Travail demandé:
Reproduisez à l'identique toutes les lignes des données qui suivent, sans reprendre les images dans votre réponse.

Images de documents avec leur code source
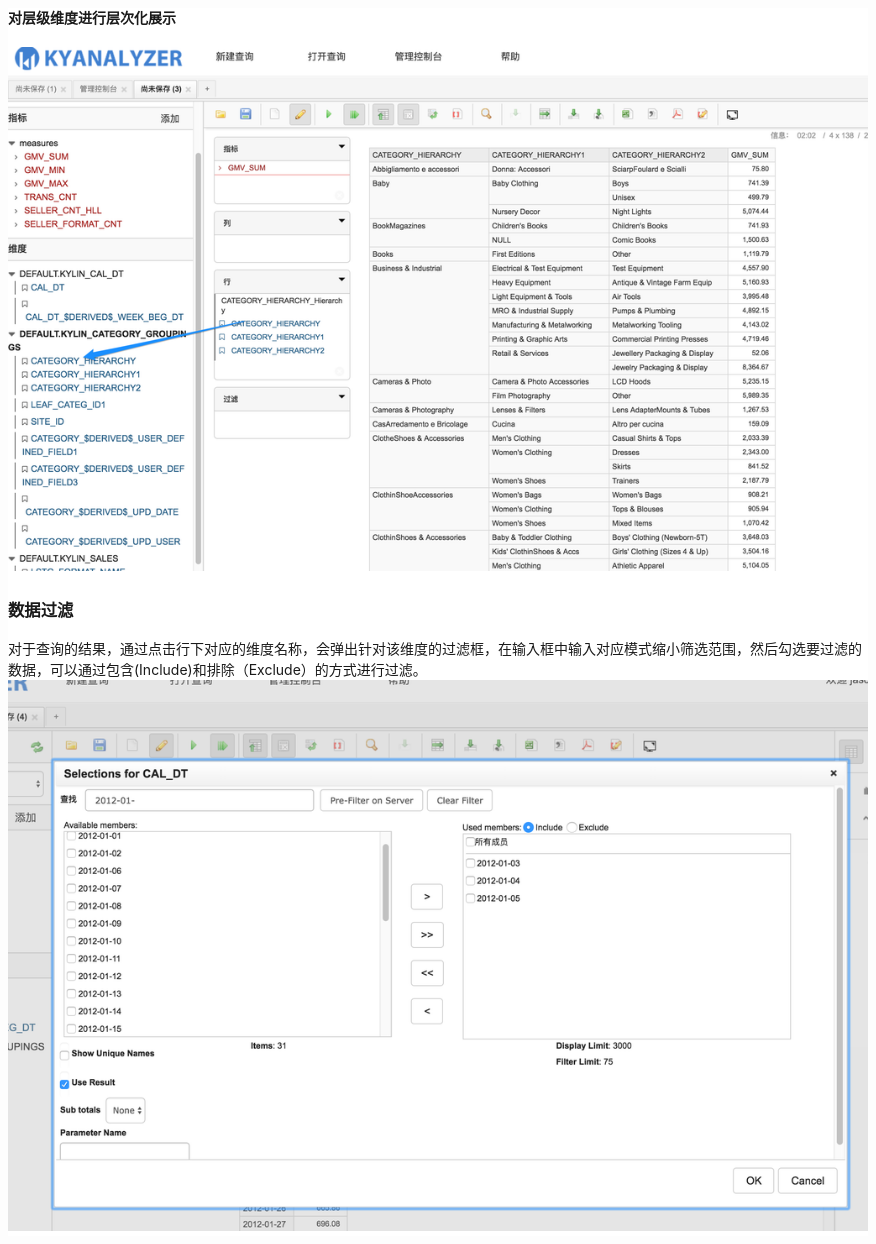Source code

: #### 对层级维度进行层次化展示
![](images/hierarchy_table.png)


### 数据过滤
对于查询的结果，通过点击行下对应的维度名称，会弹出针对该维度的过滤框，在输入框中输入对应模式缩小筛选范围，然后勾选要过滤的数据，可以通过包含(Include)和排除（Exclude）的方式进行过滤。
![](images/filter.png)

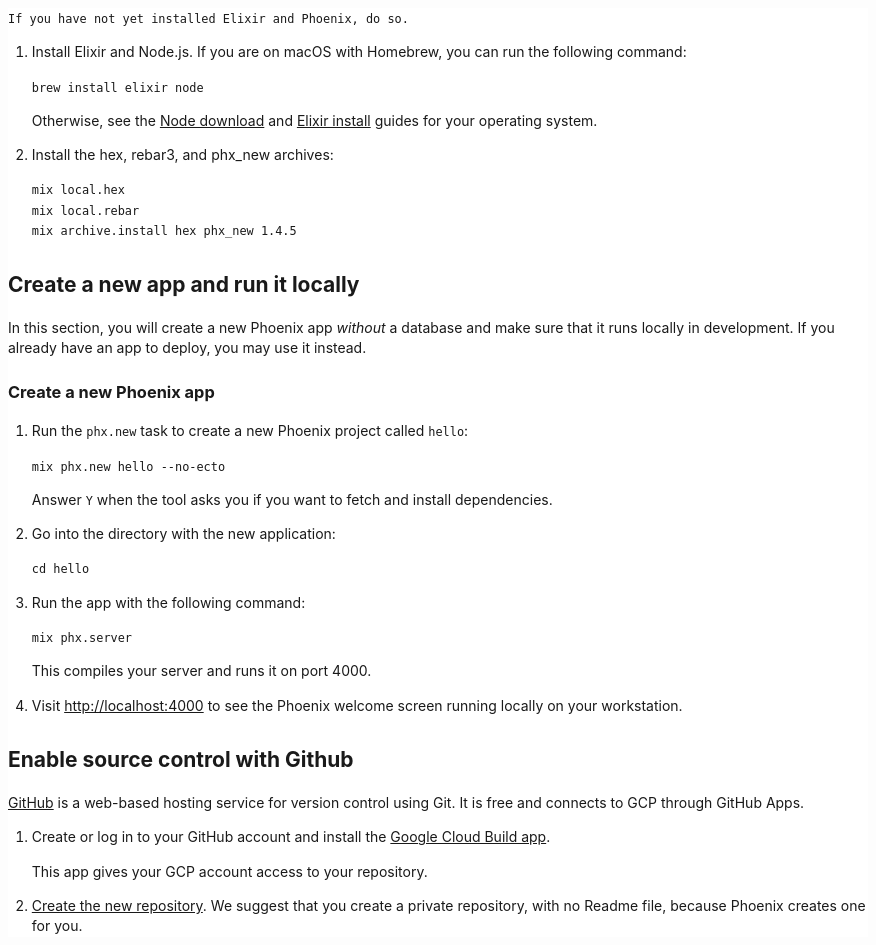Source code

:     If you have not yet installed Elixir and Phoenix, do so.

1.  Install Elixir and Node.js. If you are on macOS with Homebrew, you can run the following command:

        brew install elixir node

    Otherwise, see the [Node download](https://nodejs.org/en/download/) and
    [Elixir install](https://elixir-lang.org/install.html) guides for your operating system.

1.  Install the hex, rebar3, and phx_new archives:

        mix local.hex
        mix local.rebar
        mix archive.install hex phx_new 1.4.5

## Create a new app and run it locally

In this section, you will create a new Phoenix app *without* a database and make
sure that it runs locally in development. If you already have an app to deploy, you
may use it instead.

### Create a new Phoenix app

1.  Run the `phx.new` task to create a new Phoenix project called `hello`:

        mix phx.new hello --no-ecto

    Answer `Y` when the tool asks you if you want to fetch and install
    dependencies.

1.  Go into the directory with the new application:

        cd hello

1.  Run the app with the following command:

        mix phx.server

    This compiles your server and runs it on port 4000.

1.  Visit [http://localhost:4000](http://localhost:4000) to see the Phoenix
    welcome screen running locally on your workstation.

## Enable source control with Github

[GitHub](https://github.com/) is a web-based hosting service for version control using Git. It is free and connects to
GCP through GitHub Apps.

1.  Create or log in to your GitHub account and install the
    [Google Cloud Build app](https://github.com/marketplace/google-cloud-build).
    
    This app gives your GCP account access to your repository.

1.  [Create the new repository](https://help.github.com/en/articles/creating-a-new-repository). We suggest
    that you create a private repository, with no Readme file, because Phoenix creates one for you.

Réponse à l'exercice:
Source code

: #### 对层级维度进行层次化展示
![](images/hierarchy_table.png)


### 数据过滤
对于查询的结果，通过点击行下对应的维度名称，会弹出针对该维度的过滤框，在输入框中输入对应模式缩小筛选范围，然后勾选要过滤的数据，可以通过包含(Include)和排除（Exclude）的方式进行过滤。
![](images/filter.png)

Source code

:     If you have not yet installed Elixir and Phoenix, do so.

1.  Install Elixir and Node.js. If you are on macOS with Homebrew, you can run the following command:

        brew install elixir node

    Otherwise, see the [Node download](https://nodejs.org/en/download/) and
    [Elixir install](https://elixir-lang.org/install.html) guides for your operating system.

1.  Install the hex, rebar3, and phx_new archives:

        mix local.hex
        mix local.rebar
        mix archive.install hex phx_new 1.4.5

## Create a new app and run it locally

In this section, you will create a new Phoenix app *without* a database and make
sure that it runs locally in development. If you already have an app to deploy, you
may use it instead.

### Create a new Phoenix app

1.  Run the `phx.new` task to create a new Phoenix project called `hello`:

        mix phx.new hello --no-ecto

    Answer `Y` when the tool asks you if you want to fetch and install
    dependencies.

1.  Go into the directory with the new application:

        cd hello

1.  Run the app with the following command:

        mix phx.server

    This compiles your server and runs it on port 4000.

1.  Visit [http://localhost:4000](http://localhost:4000) to see the Phoenix
    welcome screen running locally on your workstation.

## Enable source control with Github

[GitHub](https://github.com/) is a web-based hosting service for version control using Git. It is free and connects to
GCP through GitHub Apps.

1.  Create or log in to your GitHub account and install the
    [Google Cloud Build app](https://github.com/marketplace/google-cloud-build).
    
    This app gives your GCP account access to your repository.

1.  [Create the new repository](https://help.github.com/en/articles/creating-a-new-repository). We suggest
    that you create a private repository, with no Readme file, because Phoenix creates one for you.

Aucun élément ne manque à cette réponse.